Schematic view of GFFview workflow.
2.2. Statistical description and visualization
After getting the parsed metadata, we herein produce six descriptive indices, such as (1) density of the annotated gene within chromosome, (2) distribution of gene length, (3) number of transcripts per gene, (4) distribution of transcript length, (5) number of exons per transcript, and (6) number of transcripts that have already been annotated for UTR(s) or not. For these statistical results, appropriate statistical graphics, such as bar, pie, histogram, line, and circos, were adopted for visualizing them. To guarantee flexible application, of course, the metadata for each analyzed index could be directly retrieved with or without visualization.
2.3. Data submitting and management
In addition to raw GFF/GTF file, GFFview also accepts the compressed format with suffix of “.tar.gz” to facilitate data uploading. The first submitted data will be temporarily retained for 1 week and assigned a unique ID, for which a user could easily reanalyze these data without redundant submission. Of course, the user could also absolutely delete the uploaded data.
2.4. Implementation of GFFview
GFFview is implemented as a web application because of free installation and easy use (Fig. 1B). The backend service of GFFview is written using Python program language, during which the matplotlib (Hunter et al., 2014), a popular Python 2D plotting library, was employed for drawing statistical graphics. In addition, circos (Krzywinski et al., 2009) was used to generate a graph that shows gene density within chromosomes. To provide a reliable web server, all codes and the required Python libraries were distributed on cloud server.
3. Result and Discusion
We prepared a demo data containing complete annotation information of human chromosomes in GTF, which totally has 1,713,977 line records (Yates et al., 2016). Six indices were generated with GFFview and individually shown in Figure 2. Based on these results, we can easily obtain overall landscape at the whole-transcriptome level, which would be very useful when checking quality and difference of the de novo assembled transcriptome in RNA-seq studies.

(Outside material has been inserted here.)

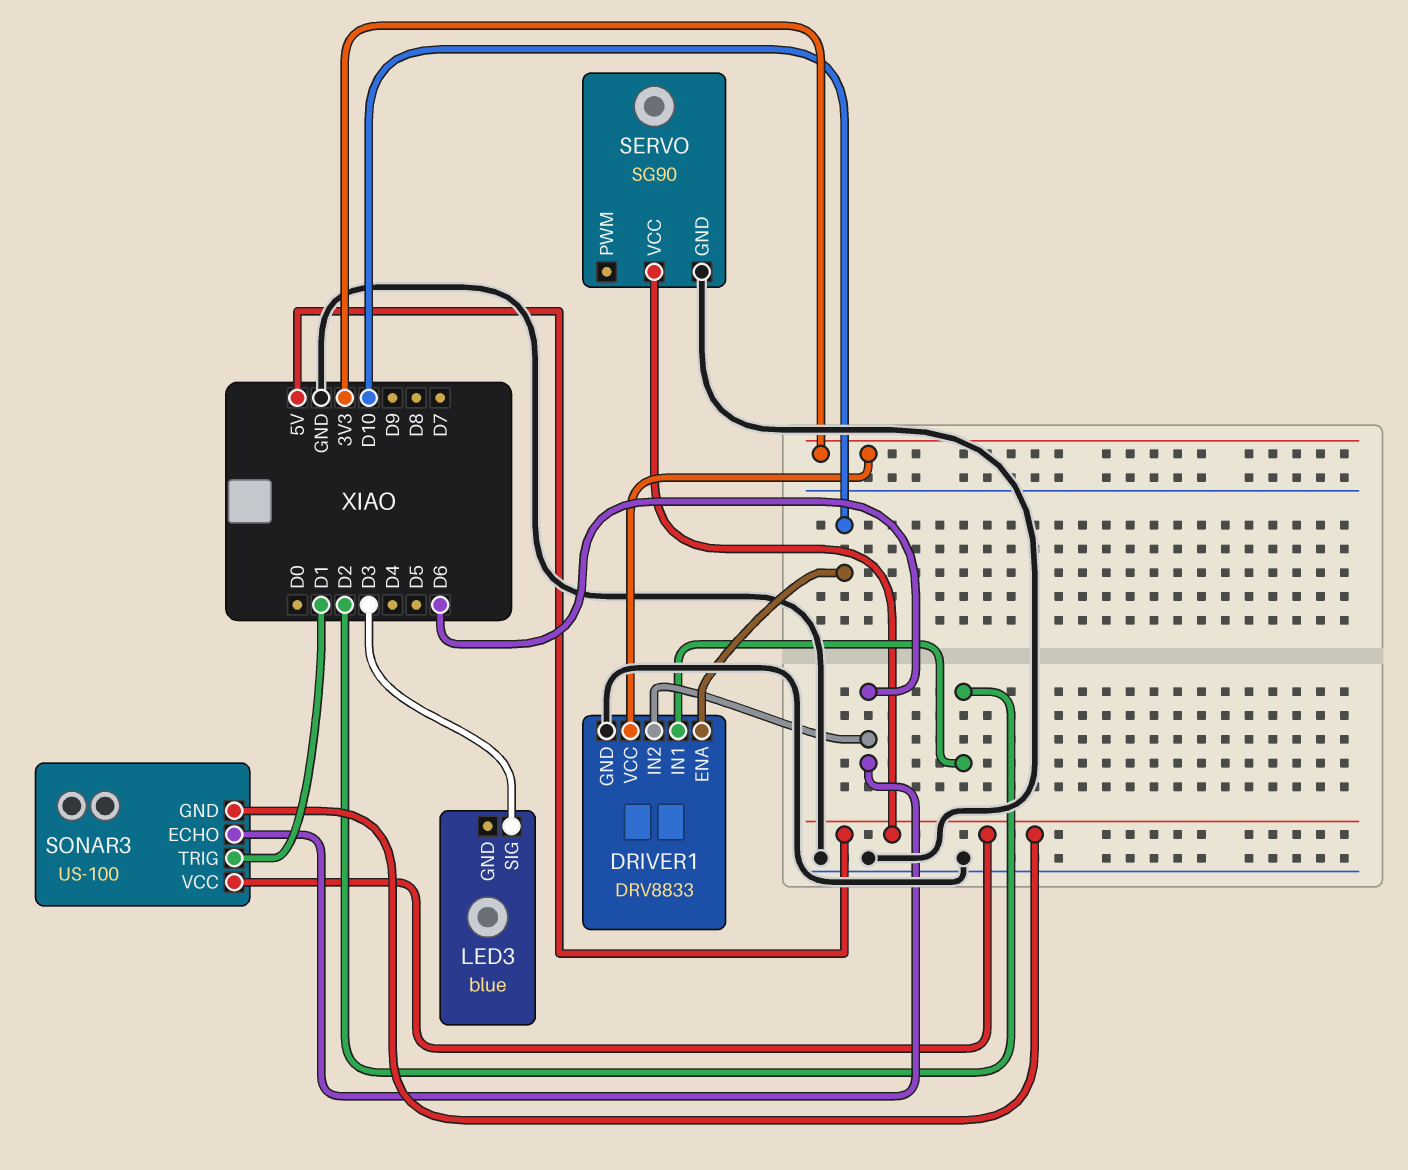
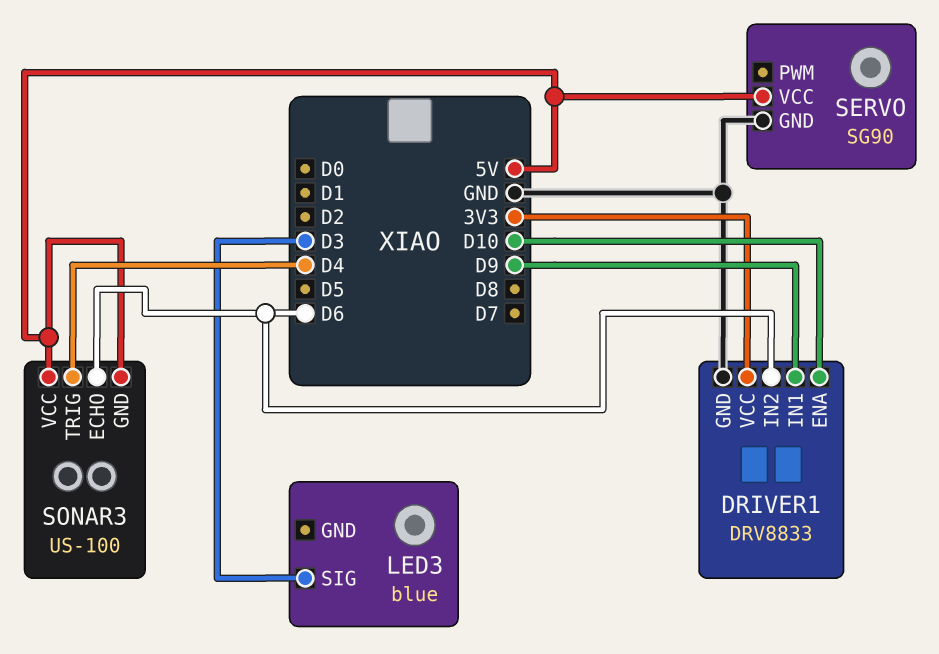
DRIVER1 pin IN1: D2 -> D9
SONAR3 pin TRIG: D1 -> D4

GFFview images showing profile of human genome annotation in GTF file. We demonstrated the gene density within each chromosome
In contrast to the existing softwares such as Integrative Genomics Viewer (Thorvaldsdóttir et al., 2013) and gff2ps (Abril and Guigó, 2000), which tend to focus on structural details of specific gene, GFFview was developed to provide an overall view for describing annotation information of genome. Of course, functions provided by GFFview could be implemented with R package and Python library. However, the web-based application of GFFview would largely facilitate use by biologists. One potential issue for using GFFview is that the data need to be uploaded, which would be a time-consuming and expensive task when the file is considerable in size. Furthermore, a user can delete the uploaded file thoroughly or completely, the web server will not store any data in private.
Footnotes
Acknowledgments
This work was financially supported by Science and Technology Department of Sichuan Province (Grant No. 2016NYZ0046) and Earmarked Fund for China Agriculture Research System (Grant No. CARS-44-A-2).
Author Disclosure Statement
The authors declare that no competing financial interests exist.